Le faltan pocas, sí, pero nunca se planteó grabarlas todas.
Siguiendo con el piano:
CHOPIN: Études (Lisiecki DG, 2013)
Esta es la primera vez que le presto atención detenida a este pianista canadiense al que tenía hasta hace poco como uno de esos fenómenos Youtube, pero que ya va acumulando una importante carrera concertística y discográfica. Había leído de su afinidad con Chopin –supongo que por las raíces polacas-, así que me he decidido por estos
Études y creo que no ha sido una decisión acertada. Se trata de una obra que acredita si el intérprete tiene los papeles en regla, pero hace falta ser un gran artista y tener una considerable madurez para trascender el mero carácter de manual para estudiantes avanzados con que Chopin supuestamente la concibió. El jovencísimo Lisiecki no me transmite esa impresión. Su ejecución es diáfana, flexible y ajena a extravagancias. Presume, según he leído en alguna entrevista, de “naturalidad”, pero en el arte la naturalidad es un logro que requiere sabiduría y un gran esfuerzo; supongo que en este caso lo que quiere decir es que se transita por pasajes difíciles con seguridad y que se renuncia a fáciles efectos con las dinámicas o con una lectura “creativa” de la partitura (buen ejemplo el primer estudio del opus 10, en el que elude la tentación de subrayar los acordes de la mano izquierda para dejar todo el protagonismo a la derecha).

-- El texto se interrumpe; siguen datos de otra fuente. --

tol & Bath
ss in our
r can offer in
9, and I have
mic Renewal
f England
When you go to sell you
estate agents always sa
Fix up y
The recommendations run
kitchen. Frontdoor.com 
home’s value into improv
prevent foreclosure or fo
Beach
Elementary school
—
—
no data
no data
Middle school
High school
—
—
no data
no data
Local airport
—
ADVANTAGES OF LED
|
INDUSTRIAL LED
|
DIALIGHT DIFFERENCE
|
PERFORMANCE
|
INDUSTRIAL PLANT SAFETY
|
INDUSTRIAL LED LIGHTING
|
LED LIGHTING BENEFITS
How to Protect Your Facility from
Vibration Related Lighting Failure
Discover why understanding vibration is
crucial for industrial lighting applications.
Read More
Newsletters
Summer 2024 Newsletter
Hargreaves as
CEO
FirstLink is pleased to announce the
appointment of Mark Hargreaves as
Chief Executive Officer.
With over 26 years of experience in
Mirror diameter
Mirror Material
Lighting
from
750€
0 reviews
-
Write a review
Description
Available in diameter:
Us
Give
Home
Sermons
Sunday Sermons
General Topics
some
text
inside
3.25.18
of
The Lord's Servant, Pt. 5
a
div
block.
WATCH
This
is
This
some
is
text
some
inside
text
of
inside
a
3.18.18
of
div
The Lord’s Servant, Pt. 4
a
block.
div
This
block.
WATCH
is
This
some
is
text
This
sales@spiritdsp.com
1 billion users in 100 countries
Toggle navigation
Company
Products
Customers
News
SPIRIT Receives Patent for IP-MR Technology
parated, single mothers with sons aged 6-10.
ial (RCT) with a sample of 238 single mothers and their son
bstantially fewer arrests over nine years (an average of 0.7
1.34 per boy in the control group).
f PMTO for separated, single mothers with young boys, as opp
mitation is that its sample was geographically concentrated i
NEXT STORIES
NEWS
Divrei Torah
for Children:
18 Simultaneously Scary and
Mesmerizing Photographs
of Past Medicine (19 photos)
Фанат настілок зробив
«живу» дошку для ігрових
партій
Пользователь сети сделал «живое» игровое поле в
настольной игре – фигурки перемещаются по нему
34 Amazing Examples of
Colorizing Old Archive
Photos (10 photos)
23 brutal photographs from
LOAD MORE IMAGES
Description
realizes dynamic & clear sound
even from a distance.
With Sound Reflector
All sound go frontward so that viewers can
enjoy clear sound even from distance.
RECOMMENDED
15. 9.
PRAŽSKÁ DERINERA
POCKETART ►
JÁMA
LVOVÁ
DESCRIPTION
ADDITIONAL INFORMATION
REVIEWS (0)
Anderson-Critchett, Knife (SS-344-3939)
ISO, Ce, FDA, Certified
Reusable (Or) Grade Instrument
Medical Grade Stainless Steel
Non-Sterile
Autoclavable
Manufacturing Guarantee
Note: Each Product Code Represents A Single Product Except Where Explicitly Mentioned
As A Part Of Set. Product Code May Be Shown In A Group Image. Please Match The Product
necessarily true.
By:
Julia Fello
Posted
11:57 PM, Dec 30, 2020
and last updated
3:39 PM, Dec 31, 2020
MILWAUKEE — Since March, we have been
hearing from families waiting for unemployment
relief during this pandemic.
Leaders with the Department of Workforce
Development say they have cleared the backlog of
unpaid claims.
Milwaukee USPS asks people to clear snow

Tampoco es del todo cierto que Lisiecki no fuerce algunos de los estudios, hasta transmitir una cierta artificiosidad. Lo hace, sobre todo, en algunos tempi extremos, sobre todo en los lentos, pero también ocurre en el presto de la segunda pieza del opus 25 (
“Las abejas”), que interpreta veinte segundos más rápido que dos pianistas tan diferentes como Arrau o Lang Lang, por ejemplo, sin demostrar tampoco mayor agilidad de dedos y provocando en cambio que la endemoniada polirritmia emborrone el legato de la melodía. No obstante, las prisas no son la regla (ejemplo de contención, el nº 4 del opus 10), hay poco que objetar a otras piezas muy técnicas, como esos estudios en Sol bemol sin apenas teclas blancas, y el
Viento de Invierno (op. 25, nº 11) demuestra que Lisiecki es capaz de mantener viva la melodía a través de todas las pruebas que propone el compositor (escalas vertiginosas, saltos de octavas, complicadas articulaciones, etc.).
¿Qué le falta entonces a la rutilante estrella de Deutsche Grammophon? Seguramente, nada que se pueda reprochar a un veinteañero. El secreto para dotar de drama a una obrita que se ha estado tocando desde niño, como
Tristeza, sin reinventarla, el humanismo para comprender las vivencias del también veinteañero que escribió el estudio “Revolucionario” (el último del opus 10), tan distintas a las de un chaval de Toronto, o la experiencia para que el opus 25, nº 7 (
“Cello”) convierta el diálogo entre ambas manos o entre dos instrumentos en una conversación con dos visiones diferentes sobre la vida.